Hidden behind the curtain of the old weeping willow tree, Mary leaned back against Mason’s chest. She loved the way he smelled like earth and a hot spring day. She cradled his trumpet in her arms like a baby, stroking the bell with her thumb. “Well, we hafta hurry up. Papa wants me married next month.”
Mason kissed his hand and laid it against Mary’s belly. “You the finest girl in Mississippi, Mary, but why that old preacher want a young girl like you if he got a maid and all? His church prolly got plenty women his age. Why he cain’t get none of them?”
“Cuz he old and ugly.” Mary laughed. “Ain’t nobody gon’ look at him on Sunday and then every other day of the week too. Yuck!”
Mason wrapped his arms around Mary, squeezing her closer. “Well, we not gon’ worry about him. We gon’ get us a nice place in Chicago and live it up. I hear they got trains that run under the ground and up in the air.
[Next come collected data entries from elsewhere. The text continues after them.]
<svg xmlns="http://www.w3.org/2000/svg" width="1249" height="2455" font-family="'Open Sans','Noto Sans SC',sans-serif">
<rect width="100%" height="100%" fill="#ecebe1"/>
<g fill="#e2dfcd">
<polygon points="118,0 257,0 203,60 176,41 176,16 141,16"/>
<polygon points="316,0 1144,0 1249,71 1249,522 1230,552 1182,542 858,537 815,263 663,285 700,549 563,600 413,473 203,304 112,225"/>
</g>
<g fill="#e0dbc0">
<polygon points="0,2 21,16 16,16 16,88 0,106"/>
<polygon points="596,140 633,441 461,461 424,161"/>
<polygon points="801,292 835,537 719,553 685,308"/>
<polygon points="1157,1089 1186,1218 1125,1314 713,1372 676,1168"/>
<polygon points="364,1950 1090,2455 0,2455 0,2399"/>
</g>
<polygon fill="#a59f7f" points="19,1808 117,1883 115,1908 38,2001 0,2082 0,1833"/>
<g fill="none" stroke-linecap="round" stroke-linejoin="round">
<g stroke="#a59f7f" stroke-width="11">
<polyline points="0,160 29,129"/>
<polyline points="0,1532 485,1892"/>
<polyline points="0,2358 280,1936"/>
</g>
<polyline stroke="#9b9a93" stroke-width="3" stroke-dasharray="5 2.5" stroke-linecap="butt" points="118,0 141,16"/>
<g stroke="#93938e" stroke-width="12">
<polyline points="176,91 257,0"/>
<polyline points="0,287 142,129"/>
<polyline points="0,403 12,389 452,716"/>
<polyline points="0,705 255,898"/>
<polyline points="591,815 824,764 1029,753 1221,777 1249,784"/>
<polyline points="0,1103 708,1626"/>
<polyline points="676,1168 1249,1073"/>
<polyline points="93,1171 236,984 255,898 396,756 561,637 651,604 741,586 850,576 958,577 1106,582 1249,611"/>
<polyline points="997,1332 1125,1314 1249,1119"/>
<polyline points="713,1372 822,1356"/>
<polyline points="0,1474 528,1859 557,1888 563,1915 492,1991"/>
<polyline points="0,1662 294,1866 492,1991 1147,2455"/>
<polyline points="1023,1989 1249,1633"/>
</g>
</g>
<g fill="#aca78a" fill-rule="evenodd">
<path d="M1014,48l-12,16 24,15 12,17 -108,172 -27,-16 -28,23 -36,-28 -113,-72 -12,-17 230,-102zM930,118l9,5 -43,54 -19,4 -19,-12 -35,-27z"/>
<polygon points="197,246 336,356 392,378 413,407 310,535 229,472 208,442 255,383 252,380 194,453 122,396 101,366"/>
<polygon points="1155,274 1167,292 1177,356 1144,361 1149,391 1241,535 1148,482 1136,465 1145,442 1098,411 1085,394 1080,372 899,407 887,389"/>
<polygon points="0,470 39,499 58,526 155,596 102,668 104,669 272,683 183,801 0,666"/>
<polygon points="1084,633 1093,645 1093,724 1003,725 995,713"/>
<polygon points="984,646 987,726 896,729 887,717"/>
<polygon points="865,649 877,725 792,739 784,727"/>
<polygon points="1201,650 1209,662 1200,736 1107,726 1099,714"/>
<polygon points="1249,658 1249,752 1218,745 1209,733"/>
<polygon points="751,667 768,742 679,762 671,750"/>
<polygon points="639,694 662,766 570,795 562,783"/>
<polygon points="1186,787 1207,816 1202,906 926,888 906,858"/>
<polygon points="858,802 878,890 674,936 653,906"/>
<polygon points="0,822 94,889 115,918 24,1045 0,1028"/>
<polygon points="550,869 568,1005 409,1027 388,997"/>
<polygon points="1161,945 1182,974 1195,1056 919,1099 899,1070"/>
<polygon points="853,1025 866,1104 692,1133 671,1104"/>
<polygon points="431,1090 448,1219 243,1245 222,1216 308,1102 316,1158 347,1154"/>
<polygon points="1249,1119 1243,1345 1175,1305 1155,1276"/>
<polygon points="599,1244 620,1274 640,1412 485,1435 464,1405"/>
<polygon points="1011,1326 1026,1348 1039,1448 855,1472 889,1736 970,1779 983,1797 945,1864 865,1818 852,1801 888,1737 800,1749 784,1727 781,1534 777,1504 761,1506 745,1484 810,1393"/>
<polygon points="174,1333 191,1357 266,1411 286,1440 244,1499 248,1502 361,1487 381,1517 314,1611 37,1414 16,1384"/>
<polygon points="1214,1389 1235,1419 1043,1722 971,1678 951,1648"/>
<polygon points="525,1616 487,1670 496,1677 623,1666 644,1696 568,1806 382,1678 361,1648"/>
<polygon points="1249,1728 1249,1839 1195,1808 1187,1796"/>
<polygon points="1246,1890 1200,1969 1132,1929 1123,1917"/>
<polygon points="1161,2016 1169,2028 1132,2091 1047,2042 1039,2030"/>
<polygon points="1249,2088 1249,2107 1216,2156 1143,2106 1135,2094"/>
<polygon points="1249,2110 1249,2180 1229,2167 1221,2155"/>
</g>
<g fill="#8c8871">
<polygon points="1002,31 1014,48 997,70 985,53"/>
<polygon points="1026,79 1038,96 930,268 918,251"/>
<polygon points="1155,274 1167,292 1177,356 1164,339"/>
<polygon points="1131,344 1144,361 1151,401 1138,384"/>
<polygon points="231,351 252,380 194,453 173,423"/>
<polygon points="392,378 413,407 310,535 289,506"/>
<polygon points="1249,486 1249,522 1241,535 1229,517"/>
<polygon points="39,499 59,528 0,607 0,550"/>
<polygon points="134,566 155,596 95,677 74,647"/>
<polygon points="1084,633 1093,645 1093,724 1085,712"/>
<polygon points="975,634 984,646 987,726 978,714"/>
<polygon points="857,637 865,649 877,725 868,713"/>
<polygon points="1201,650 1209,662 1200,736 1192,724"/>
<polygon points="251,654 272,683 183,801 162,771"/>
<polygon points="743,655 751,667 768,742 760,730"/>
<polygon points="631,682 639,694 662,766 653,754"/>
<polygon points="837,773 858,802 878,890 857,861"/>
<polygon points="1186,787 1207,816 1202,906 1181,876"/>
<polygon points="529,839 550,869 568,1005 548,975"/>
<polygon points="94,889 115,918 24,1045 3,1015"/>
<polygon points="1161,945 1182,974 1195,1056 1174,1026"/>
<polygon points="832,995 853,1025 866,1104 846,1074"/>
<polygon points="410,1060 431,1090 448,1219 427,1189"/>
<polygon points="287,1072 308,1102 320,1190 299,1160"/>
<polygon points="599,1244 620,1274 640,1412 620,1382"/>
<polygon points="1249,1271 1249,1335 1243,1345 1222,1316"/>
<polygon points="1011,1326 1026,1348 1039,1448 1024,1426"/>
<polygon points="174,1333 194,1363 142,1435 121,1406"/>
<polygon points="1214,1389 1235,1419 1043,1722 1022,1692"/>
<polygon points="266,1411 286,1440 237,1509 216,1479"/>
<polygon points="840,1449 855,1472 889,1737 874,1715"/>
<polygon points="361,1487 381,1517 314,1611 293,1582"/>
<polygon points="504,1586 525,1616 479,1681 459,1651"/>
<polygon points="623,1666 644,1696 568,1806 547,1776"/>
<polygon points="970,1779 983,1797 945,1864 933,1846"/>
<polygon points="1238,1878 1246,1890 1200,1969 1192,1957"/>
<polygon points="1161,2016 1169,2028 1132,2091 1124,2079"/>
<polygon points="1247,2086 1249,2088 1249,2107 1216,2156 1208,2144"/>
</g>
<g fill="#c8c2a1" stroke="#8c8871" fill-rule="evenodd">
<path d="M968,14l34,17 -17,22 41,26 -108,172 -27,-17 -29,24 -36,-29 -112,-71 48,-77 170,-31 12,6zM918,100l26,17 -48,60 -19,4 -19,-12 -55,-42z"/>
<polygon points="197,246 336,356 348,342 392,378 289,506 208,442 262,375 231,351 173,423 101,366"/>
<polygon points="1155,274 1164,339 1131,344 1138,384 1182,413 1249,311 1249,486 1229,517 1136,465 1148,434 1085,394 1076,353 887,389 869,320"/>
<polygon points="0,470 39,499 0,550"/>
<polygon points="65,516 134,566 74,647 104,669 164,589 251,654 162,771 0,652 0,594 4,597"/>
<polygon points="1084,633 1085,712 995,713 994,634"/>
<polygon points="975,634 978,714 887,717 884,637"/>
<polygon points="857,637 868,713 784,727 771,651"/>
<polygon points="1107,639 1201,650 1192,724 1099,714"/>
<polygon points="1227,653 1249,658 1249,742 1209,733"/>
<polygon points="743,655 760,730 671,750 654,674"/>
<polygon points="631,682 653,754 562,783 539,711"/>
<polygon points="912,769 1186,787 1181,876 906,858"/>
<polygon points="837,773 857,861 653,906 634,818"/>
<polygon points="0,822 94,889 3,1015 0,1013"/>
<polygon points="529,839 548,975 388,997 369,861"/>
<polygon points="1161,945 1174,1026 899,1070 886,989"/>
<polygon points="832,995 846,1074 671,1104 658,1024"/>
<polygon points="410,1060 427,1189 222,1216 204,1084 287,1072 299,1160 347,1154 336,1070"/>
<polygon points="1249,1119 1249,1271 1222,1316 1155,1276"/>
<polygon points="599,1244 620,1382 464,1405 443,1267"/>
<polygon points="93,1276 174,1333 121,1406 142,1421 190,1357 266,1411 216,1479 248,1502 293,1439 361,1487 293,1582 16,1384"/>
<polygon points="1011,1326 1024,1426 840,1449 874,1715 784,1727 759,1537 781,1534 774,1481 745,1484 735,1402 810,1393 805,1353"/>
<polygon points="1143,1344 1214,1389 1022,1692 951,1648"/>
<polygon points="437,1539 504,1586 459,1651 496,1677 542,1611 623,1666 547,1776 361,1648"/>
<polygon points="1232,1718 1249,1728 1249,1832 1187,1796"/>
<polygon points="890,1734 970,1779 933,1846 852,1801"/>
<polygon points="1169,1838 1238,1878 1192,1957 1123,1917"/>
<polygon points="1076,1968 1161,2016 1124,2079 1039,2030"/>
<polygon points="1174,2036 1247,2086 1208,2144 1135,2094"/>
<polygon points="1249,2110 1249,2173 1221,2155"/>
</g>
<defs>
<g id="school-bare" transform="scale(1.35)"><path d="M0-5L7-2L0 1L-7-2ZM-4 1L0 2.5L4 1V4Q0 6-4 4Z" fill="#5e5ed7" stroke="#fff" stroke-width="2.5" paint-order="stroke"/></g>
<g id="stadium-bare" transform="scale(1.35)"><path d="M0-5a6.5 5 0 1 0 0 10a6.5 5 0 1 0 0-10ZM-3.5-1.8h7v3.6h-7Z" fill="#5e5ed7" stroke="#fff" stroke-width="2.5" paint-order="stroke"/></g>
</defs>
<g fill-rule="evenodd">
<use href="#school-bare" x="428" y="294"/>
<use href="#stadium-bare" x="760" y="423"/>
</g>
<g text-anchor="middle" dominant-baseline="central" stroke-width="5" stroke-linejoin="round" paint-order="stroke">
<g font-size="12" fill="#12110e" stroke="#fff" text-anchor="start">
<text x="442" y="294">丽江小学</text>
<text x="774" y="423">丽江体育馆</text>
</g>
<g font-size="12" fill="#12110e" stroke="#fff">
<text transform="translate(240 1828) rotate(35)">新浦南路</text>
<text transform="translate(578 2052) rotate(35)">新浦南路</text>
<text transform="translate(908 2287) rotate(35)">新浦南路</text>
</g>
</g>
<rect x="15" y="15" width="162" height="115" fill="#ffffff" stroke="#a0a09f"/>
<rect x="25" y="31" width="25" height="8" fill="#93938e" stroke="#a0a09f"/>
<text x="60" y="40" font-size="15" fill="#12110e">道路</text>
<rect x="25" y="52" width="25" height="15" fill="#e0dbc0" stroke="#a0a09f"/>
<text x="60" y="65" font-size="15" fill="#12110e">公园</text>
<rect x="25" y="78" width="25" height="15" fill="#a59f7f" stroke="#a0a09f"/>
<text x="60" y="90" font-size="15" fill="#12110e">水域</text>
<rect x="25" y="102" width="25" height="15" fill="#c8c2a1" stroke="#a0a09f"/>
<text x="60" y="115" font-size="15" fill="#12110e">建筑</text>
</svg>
You gon’ come hear me play and sit right up front, and I’mma play just for you.”
Mary rocked the instrument she held. “We’ll have a pretty little baby boy.” She cooed at the trumpet. “He gon’ look just like you, and you gon’ teach him how to play, and y’all gon’ make music together.” “Nah.” Mason laughed. “It’s gon’ be a pretty little girl just like you, with yo’ same pretty eyes and yo’ same pretty smile, and I’mma hafta get a shotgun to keep boys away.”
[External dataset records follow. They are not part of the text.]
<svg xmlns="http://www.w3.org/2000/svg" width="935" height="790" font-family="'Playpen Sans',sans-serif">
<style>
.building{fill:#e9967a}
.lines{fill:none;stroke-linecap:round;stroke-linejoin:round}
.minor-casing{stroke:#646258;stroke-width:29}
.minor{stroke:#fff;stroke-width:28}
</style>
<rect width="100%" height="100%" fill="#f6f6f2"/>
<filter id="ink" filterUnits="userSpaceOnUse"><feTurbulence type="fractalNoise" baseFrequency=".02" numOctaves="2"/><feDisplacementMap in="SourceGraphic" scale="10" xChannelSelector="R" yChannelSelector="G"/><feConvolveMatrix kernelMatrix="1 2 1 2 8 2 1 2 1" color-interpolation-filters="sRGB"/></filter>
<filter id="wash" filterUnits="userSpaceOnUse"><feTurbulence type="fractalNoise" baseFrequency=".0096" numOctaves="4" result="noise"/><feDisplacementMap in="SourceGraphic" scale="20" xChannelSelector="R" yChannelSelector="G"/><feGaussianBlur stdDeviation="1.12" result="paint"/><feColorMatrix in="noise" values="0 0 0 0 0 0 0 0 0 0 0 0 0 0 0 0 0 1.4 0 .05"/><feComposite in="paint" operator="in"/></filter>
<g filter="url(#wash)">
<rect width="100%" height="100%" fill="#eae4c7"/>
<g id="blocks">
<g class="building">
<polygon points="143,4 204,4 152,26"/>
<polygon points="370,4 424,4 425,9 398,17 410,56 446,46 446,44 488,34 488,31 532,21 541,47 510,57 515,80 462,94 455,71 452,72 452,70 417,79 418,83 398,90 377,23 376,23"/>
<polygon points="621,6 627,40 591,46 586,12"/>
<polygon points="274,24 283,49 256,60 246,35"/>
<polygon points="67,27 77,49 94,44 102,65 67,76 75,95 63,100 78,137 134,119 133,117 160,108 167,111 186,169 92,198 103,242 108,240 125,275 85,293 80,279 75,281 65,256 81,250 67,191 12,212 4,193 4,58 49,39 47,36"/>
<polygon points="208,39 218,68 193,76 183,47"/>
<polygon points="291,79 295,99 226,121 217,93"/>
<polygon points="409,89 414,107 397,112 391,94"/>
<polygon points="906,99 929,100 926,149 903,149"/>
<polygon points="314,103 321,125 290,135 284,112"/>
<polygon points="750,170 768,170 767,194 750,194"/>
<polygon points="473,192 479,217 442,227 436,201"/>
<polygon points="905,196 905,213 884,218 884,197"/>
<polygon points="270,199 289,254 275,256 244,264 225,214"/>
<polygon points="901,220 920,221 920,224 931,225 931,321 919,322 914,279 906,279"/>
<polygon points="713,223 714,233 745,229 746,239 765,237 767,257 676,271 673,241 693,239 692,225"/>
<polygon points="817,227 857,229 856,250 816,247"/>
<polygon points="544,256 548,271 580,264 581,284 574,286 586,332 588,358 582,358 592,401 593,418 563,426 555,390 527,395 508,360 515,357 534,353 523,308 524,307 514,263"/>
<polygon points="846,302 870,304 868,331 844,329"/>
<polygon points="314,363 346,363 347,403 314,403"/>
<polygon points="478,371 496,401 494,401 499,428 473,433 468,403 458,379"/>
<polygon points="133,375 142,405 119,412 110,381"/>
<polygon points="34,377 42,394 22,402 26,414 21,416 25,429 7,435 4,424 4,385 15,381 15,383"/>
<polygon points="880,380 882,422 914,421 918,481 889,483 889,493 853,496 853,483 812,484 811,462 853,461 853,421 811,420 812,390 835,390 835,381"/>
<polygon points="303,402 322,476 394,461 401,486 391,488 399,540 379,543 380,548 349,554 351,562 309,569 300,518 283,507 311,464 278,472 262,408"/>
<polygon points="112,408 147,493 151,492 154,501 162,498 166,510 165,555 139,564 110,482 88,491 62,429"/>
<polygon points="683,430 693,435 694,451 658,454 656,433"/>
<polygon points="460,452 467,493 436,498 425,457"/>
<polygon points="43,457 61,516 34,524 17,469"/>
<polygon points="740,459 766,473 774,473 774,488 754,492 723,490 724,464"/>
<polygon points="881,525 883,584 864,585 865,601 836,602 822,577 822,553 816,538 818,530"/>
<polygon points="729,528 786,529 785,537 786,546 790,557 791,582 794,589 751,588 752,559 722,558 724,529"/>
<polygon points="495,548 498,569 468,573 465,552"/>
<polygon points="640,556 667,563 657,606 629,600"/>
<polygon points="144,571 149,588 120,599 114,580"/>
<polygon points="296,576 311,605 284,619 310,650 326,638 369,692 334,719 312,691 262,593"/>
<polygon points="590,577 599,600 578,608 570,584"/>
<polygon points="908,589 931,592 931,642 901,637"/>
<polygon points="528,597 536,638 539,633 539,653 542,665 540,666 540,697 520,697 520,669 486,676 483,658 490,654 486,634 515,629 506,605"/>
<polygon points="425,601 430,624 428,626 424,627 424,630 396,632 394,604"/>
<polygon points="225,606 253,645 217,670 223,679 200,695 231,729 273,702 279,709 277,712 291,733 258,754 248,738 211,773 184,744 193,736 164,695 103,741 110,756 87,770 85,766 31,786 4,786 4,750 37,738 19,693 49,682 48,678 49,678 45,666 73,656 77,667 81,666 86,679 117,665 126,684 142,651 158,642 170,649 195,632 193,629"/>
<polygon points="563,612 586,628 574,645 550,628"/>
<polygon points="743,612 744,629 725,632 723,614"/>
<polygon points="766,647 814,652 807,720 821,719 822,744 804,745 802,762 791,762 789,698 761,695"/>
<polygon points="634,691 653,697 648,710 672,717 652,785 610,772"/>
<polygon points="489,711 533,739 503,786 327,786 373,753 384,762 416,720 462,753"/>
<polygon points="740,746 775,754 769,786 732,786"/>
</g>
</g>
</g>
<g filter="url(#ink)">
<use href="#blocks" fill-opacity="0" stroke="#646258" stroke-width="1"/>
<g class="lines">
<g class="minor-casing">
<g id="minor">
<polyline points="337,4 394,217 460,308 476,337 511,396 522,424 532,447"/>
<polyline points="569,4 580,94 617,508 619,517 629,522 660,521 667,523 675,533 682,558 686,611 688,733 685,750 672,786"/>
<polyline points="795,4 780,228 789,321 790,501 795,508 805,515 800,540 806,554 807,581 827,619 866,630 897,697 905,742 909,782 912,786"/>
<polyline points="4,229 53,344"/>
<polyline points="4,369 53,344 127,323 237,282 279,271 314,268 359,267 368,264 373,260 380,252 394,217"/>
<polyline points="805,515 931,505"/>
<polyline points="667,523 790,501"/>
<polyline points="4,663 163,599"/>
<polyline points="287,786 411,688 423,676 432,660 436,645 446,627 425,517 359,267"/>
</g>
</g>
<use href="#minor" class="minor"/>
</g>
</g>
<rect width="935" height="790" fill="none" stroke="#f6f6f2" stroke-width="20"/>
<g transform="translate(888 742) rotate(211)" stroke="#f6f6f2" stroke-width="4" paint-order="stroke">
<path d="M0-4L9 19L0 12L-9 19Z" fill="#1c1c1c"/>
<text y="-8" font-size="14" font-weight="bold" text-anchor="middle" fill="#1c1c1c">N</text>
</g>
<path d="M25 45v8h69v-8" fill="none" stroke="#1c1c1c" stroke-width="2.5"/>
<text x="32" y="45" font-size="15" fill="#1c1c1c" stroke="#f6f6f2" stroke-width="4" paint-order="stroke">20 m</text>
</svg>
“Oh, you gon’ protect her from boys like you?”
“Yup.” He kissed Mary’s cheek and then pressed his hands against her shoulders. “I need to go now. Yo’ pappy be back soon and—”
“Yeah... we don’t want him to get his shotgun.” Mary stood up, still holding the trumpet like a baby. “A boy named Mason Carter Junior.” She smiled down at Mason still sitting against the tree.
He stood up and brushed himself off then took his horn from Mary and kissed her cheek. “Go on... check if it’s clear.”
Mary quickly kissed his lips then ducked through the curtain of the willow tree and walked right into her younger sisters racing toward her. She held her arms out and caught the two girls, nearly tumbling the lot of them to the ground.
“Why y’all runnin’ round like wild animals?” Mary fussed, she hoped, loudly enough for Mason to hear. “What you need under that tree?”
Martha, the youngest, spoke up. “Ruthie said you was under the tree kissing a boy!”
“I didn’t say that!” Ruth snapped, reaching out to hit her little sister.
Martha ducked out of the way. “Yes you did!”
“Y’all are so silly.” Mary herded her sisters back toward the house. “Didn’t Mama have something for y’all to do?” Mary looked over her shoulder and caught a glimpse of Mason heading down the road, his trumpet gleaming in the afternoon sunlight.